Most of the sails used in these old ships were woven in Portsmouth on hand-looms. The canvas was probably of good quality, as good perhaps as the modern stout No. 1, for hand-woven stuff is always tighter, tougher, better put together, than that woven by the big steam-loom. It was at one time the custom to decorate the sail, with a design of coloured cloth, cut out, as one cuts out a paper pattern, and stitched upon its face with sail twine. In the royal ships this design was of lions rampant, cut out of scarlet say. The custom of carrying such coloured canvas appears to have died out by the end of the sixteenth century. Perhaps flag signalling had come into vogue making it necessary to abandon anything that might tend to confuse the colours. About the same time we abandoned the custom of making our ships gay with little flags, of red and white linen, in guidons like those on a trooper's lance. All through the Tudor reigns our ships carried them, but for some reason the practice was allowed to die out. A last relic of it still flutters on blue water in the little ribbons of the wind-vane, on the weather side the poop, aboard sailing ships.
The great ship carried three boats, which were stowed on chocks in the waist, just forward of the main-mast, one inside the other when not in use. The boats were, the long boat, a large, roomy boat with a movable mast; the cock, cog or cok boat, sometimes called the galley-watt; and the whale, or jolly boat, a sort of small balenger, with an iron-plated bow, which rowed fourteen oars. It was the custom to tow one or more of these boats astern, when at sea, except in foul weather, much as one may see a brig, or a topsail schooner, to-day, with a dinghy dragging astern. The boat's coxswain stayed in her as she towed, making her clean, fending her off, and looking out for any unfortunate who chanced to fall overboard.
Authorities.—W. Charnock: "History of Marine Architecture." Julian Corbett: "Drake and the Tudor Navy." A. Jal: "Archeologie Navale"; "Glossaire Nautique." Sir W. Monson: "Naval Tracts." Sir H. Nicholas: "History of the Royal Navy." M. Oppenheim: "History of the Administration of the Royal Navy"; "Naval Inventories of the Reign of Henry VII."
CHAPTER XVII
GUNS AND GUNNERS
Breech-loaders—Cartridges—Powder—The gunner's art
Cannon were in use in Europe, it is thought, in the eleventh century; for the art of making gunpowder came westward, from China, much earlier than people have supposed. It is certain that gunpowder was used "in missiles," before it was used to propel them. The earliest cannon were generally of forged iron built in strips secured by iron rings. They were loaded by movable chambers which fitted into the breech, and they were known as "crakys of war." We find them on English ships at the end of the fourteenth century, in two kinds, the one a cannon proper, the other an early version of the harquebus-a-croc. The cannon was a mere iron tube, of immense strength, bound with heavy iron rings. The rings were shrunken on to the tube in the ordinary way. The tube, when ready, was bolted down to a heavy squared beam of timber on the ship's deck. It was loaded by the insertion of the "gonne-chambre," an iron pan, containing the charge, which fitted into, and closed the breech. This gonne-chambre was wedged in firmly by a chock of elm wood beaten in with a mallet. Another block of wood, fixed in the deck behind it, kept it from flying out with any violence when the shot was fired. Cannon of this sort formed the main armament of ships until after the reign of Henry the Eighth. They fired stone cannon-balls, "pellettes of lead, and dyce of iron." Each gun had some half-dozen chambers, so that the firing from them may have been rapid, perhaps three rounds a minute. The powder was not kept loose in tubs, near the guns, but neatly folded in conical cartridges, made of canvas or paper (or flannel) which practice prevailed for many years. All ships of war carried "pycks for hewing stone-shott," though after 1490, "the iron shott callyd bowletts," and their leaden brothers, came into general use. The guns we have described, were generally two or four pounders, using from half-a-pound, to a pound and a quarter, of powder, at each discharge. The carriage, or bed, on which they lay, was usually fitted with wheels at the rear end only.

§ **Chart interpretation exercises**
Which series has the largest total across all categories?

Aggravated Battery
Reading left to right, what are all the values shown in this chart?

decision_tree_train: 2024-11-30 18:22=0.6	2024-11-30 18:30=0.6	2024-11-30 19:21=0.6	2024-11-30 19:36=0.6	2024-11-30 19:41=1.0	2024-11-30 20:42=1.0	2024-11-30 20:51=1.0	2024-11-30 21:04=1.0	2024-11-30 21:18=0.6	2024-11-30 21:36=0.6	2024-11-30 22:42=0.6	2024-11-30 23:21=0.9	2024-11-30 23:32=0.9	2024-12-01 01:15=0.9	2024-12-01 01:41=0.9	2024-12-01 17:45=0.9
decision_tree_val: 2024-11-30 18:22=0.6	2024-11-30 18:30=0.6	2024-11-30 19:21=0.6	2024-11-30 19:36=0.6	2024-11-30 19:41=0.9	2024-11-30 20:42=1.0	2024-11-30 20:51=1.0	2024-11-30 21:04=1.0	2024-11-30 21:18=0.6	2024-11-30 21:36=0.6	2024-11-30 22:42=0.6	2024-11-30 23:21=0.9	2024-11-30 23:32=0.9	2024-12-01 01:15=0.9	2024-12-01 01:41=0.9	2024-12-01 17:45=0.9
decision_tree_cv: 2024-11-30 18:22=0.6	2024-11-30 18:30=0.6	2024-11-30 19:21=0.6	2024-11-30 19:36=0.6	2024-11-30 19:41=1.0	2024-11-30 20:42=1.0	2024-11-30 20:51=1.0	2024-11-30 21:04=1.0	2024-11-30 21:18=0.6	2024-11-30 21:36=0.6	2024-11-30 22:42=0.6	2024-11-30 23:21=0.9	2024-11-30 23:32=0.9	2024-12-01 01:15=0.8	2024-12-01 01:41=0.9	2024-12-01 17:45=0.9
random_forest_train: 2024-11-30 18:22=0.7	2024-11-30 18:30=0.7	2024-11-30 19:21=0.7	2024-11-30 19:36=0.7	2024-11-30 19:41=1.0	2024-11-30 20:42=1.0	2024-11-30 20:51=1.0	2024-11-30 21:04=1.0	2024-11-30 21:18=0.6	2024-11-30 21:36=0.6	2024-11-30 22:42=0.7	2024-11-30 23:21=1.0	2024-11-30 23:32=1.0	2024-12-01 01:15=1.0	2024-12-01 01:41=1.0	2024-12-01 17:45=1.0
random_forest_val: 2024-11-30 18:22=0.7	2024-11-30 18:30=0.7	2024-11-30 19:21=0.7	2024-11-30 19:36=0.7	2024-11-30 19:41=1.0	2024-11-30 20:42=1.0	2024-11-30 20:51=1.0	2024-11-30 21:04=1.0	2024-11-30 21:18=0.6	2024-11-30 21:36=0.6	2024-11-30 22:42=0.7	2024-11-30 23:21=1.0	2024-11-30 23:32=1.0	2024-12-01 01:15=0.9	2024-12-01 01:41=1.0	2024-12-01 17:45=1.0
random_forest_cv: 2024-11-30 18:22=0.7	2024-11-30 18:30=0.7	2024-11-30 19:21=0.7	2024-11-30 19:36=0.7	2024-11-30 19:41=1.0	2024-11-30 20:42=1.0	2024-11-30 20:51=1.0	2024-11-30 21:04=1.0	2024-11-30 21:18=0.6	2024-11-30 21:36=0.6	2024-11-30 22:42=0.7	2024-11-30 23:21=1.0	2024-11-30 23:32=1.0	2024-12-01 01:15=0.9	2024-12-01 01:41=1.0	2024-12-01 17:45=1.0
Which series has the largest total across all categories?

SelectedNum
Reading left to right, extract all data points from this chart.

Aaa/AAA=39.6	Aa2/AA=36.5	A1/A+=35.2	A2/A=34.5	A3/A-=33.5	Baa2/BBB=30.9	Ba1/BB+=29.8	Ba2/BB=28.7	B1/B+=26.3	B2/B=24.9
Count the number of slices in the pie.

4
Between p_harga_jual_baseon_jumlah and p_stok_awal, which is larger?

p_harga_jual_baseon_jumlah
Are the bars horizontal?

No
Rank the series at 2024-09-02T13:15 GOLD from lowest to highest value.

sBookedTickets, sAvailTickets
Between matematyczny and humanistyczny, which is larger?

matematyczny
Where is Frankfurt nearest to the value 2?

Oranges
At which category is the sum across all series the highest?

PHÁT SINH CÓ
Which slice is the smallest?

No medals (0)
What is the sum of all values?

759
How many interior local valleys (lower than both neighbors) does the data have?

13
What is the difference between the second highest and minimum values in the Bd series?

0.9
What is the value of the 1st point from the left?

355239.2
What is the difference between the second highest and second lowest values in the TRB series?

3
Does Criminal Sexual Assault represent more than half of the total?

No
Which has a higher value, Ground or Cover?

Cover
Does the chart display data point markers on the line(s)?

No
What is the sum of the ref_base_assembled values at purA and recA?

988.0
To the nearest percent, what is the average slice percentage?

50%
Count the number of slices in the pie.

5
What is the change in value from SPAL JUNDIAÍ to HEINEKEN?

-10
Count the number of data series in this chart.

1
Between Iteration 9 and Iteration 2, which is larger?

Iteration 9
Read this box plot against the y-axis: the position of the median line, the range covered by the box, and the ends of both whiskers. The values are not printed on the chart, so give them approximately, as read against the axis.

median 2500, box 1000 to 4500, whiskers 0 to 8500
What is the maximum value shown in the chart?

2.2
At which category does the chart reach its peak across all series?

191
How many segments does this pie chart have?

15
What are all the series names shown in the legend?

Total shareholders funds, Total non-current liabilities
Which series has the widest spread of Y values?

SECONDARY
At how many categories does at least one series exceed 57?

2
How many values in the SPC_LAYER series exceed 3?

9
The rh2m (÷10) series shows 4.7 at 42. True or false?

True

§ **Assignment 1**
State how many lines of the entries contain the string "Iteration", giving the number alone.
§ **Assignment 2**
Resume the passage on early English warships and their guns, carrying it on from its final sentence.

§ **Task response 1**
2

§ **Task response 2**
The other early sea-cannon, which we have mentioned, were also breech-loading. They were mounted on a sort of iron wheel, at the summit of a stout wooden staff, fixed in the deck, or in the rails of the poop and forecastle. They were of small size, and revolved in strong iron pivot rings, so that the man firing them might turn them in any direction he wished. They were of especial service in sweeping the waist, the open spar-deck, between the breaks of poop and forecastle, when boarders were on board. They threw "base and bar-shot to murder near at hand"; but their usual ball was of stone, and for this reason they were called petrieroes, and petrieroes-a-braga. The harquebus-a-croc, a weapon almost exactly similar, threw small cross-bar shot "to cut Sails and Rigging." In Elizabethan times it was carried in the tops of fighting ships, and on the rails and gunwales of merchantmen.
In the reign of Henry VIII., a ship called the Mary Rose, of 500 tons, took part in the battle with the French, in St Helens Roads, off Brading. It was a sultry summer day, almost windless, when the action began, and the Mary Rose suffered much (being unable to stir) from the gun-fire of the French galleys. At noon, when a breeze sprang up, and the galleys drew off, the Mary Rose sent her men to dinner. Her lower ports, which were cut too low down, were open, and the wind heeled her over, so that the sea rushed in to them. She sank in deep water, in a few moments, carrying with her her captain, and all the gay company on board. In 1836 some divers recovered a few of her cannon, of the kinds we have described, some of brass, some of iron. The iron guns had been painted red and black. Those of brass, in all probability, had been burnished, like so much gold. These relics may be seen by the curious, at Woolwich, in the Museum of Ordnance, to which they were presented by their salver.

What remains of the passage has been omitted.